_REQUEST:_
In the entries below, find the line with "Un attentat digne du 11" and print exactly every line from there up to and including the line with "internet e streaming).", with no other lines.

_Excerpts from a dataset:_
---

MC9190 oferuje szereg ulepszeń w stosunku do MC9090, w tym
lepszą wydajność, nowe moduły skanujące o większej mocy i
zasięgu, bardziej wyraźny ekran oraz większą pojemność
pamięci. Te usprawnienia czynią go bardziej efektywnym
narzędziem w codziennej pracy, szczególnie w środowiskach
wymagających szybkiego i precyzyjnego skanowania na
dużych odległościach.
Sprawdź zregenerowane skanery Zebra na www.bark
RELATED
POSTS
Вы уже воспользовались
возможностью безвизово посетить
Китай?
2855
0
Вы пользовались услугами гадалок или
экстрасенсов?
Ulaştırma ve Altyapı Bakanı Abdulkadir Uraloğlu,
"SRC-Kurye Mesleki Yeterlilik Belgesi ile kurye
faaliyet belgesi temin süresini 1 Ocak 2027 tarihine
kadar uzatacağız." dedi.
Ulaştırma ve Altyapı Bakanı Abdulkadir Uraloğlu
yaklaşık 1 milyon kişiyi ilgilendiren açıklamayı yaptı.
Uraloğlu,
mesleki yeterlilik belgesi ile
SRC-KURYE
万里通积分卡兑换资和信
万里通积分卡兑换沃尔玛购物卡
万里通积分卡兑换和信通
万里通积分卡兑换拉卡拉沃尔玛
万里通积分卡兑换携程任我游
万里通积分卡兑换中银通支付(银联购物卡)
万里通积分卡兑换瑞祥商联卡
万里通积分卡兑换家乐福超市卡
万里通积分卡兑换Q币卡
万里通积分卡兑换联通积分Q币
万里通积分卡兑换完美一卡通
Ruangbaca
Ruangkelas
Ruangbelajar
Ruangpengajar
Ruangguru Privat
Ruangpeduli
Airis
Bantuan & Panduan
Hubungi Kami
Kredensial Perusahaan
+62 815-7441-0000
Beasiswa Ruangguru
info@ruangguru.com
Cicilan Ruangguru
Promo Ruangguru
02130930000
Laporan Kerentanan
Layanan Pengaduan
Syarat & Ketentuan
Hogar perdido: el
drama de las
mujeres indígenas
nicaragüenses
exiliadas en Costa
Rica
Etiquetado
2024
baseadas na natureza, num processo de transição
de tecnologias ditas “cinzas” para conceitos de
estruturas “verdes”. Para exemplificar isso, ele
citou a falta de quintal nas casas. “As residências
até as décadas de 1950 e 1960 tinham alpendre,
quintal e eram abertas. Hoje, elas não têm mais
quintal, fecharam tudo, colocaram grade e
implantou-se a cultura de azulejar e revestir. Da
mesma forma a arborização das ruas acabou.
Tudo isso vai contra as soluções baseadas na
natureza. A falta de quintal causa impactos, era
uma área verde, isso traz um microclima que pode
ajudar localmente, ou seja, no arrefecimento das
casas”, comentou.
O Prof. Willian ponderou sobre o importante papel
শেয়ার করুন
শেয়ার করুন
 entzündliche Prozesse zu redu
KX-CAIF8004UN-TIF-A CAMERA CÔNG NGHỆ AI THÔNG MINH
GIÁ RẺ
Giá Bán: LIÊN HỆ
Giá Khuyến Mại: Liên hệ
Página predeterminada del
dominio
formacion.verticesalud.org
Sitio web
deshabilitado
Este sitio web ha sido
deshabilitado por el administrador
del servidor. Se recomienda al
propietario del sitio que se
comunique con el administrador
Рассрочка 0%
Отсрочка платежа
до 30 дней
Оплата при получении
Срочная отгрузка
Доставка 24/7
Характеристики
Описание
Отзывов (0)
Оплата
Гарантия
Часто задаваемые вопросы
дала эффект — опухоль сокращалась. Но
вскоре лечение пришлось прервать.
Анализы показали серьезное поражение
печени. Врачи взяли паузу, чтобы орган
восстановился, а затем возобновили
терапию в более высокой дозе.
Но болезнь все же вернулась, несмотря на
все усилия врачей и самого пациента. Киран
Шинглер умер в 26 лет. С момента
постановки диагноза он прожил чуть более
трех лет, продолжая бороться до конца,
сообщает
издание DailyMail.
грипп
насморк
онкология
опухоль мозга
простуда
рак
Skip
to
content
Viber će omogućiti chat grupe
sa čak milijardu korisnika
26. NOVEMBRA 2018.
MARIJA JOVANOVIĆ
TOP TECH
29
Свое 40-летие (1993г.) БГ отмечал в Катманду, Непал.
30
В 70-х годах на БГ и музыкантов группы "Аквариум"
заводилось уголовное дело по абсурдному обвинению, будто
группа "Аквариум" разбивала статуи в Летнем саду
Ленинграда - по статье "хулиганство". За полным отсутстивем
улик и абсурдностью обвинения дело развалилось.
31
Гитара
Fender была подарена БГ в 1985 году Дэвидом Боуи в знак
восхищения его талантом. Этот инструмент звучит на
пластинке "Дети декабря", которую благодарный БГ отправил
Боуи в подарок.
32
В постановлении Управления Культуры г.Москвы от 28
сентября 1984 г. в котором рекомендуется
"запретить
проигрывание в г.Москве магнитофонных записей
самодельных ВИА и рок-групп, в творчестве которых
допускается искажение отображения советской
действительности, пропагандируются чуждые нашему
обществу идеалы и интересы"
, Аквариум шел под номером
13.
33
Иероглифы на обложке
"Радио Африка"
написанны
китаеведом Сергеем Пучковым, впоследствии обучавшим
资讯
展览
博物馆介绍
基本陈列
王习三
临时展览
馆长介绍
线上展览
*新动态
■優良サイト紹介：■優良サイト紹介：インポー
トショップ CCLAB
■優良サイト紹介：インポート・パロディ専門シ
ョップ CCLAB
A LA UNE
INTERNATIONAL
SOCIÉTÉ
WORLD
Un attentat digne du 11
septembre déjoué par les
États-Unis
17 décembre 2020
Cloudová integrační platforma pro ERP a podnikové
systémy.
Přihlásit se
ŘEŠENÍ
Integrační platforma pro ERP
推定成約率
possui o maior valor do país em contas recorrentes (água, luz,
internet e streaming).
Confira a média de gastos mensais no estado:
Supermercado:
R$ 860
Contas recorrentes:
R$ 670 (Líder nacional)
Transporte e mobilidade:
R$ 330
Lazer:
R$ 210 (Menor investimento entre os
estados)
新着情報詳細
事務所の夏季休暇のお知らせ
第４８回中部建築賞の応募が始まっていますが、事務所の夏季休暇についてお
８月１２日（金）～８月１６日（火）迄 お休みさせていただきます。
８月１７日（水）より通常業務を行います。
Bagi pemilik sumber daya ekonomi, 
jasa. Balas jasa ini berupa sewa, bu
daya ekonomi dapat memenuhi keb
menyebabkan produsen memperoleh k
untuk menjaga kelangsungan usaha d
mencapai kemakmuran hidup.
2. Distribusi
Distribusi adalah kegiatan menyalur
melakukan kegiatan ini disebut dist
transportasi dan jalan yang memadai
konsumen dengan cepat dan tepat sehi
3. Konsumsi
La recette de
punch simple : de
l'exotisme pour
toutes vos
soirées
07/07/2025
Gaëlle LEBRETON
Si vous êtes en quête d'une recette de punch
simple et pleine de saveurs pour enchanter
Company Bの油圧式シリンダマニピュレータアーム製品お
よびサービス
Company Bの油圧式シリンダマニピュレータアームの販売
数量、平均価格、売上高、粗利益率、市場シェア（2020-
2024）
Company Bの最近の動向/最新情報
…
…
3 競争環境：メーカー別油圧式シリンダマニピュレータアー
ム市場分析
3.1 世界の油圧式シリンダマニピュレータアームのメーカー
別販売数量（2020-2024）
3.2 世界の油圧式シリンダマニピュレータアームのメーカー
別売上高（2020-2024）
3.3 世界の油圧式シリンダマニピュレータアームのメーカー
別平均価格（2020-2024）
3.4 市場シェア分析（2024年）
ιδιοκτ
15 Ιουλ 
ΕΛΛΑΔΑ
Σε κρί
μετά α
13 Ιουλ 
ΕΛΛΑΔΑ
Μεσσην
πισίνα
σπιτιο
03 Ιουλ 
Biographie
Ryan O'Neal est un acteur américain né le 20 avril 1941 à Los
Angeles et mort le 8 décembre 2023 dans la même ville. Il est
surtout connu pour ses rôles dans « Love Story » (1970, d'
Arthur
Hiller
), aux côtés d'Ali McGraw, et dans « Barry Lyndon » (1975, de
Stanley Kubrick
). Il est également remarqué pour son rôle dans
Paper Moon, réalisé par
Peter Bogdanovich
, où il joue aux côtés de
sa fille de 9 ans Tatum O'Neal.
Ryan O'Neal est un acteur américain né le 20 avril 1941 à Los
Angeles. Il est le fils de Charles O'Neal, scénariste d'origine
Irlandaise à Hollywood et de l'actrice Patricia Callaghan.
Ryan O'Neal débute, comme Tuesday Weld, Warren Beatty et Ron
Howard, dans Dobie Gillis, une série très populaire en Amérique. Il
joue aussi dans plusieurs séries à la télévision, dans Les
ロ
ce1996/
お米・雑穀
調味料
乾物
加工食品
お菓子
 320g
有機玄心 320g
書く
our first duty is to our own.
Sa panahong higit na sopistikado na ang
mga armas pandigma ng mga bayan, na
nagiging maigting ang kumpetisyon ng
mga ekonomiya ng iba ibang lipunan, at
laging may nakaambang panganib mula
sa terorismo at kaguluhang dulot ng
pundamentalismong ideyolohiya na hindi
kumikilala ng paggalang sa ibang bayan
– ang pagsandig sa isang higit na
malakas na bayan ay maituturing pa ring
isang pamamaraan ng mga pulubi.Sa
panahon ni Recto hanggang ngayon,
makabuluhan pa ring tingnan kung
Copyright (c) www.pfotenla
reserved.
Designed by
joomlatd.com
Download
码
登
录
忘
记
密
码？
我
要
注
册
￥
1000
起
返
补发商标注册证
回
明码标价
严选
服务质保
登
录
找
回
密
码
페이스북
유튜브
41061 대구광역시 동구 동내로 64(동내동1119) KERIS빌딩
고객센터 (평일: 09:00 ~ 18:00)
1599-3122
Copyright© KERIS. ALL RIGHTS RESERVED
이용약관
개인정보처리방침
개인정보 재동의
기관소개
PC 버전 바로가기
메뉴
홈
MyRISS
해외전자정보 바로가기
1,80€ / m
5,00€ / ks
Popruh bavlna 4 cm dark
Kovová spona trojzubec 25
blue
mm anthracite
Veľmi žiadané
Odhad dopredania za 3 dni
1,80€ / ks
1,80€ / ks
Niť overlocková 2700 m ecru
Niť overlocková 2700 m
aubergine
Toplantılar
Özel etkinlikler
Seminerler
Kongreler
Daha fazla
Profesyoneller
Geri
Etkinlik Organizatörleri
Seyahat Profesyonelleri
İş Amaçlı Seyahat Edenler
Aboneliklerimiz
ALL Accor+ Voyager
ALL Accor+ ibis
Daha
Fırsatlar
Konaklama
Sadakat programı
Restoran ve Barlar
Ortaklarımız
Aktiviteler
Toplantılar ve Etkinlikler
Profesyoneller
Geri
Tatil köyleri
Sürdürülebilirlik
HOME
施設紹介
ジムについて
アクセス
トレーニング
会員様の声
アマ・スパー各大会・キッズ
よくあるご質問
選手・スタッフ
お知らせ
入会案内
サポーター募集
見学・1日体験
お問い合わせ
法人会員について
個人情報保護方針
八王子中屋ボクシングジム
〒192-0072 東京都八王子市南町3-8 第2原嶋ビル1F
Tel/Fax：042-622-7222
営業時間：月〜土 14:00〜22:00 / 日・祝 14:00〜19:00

---

_FINAL ANSWER:_
Un attentat digne du 11
septembre déjoué par les
États-Unis
17 décembre 2020
Cloudová integrační platforma pro ERP a podnikové
systémy.
Přihlásit se
ŘEŠENÍ
Integrační platforma pro ERP
推定成約率
possui o maior valor do país em contas recorrentes (água, luz,
internet e streaming).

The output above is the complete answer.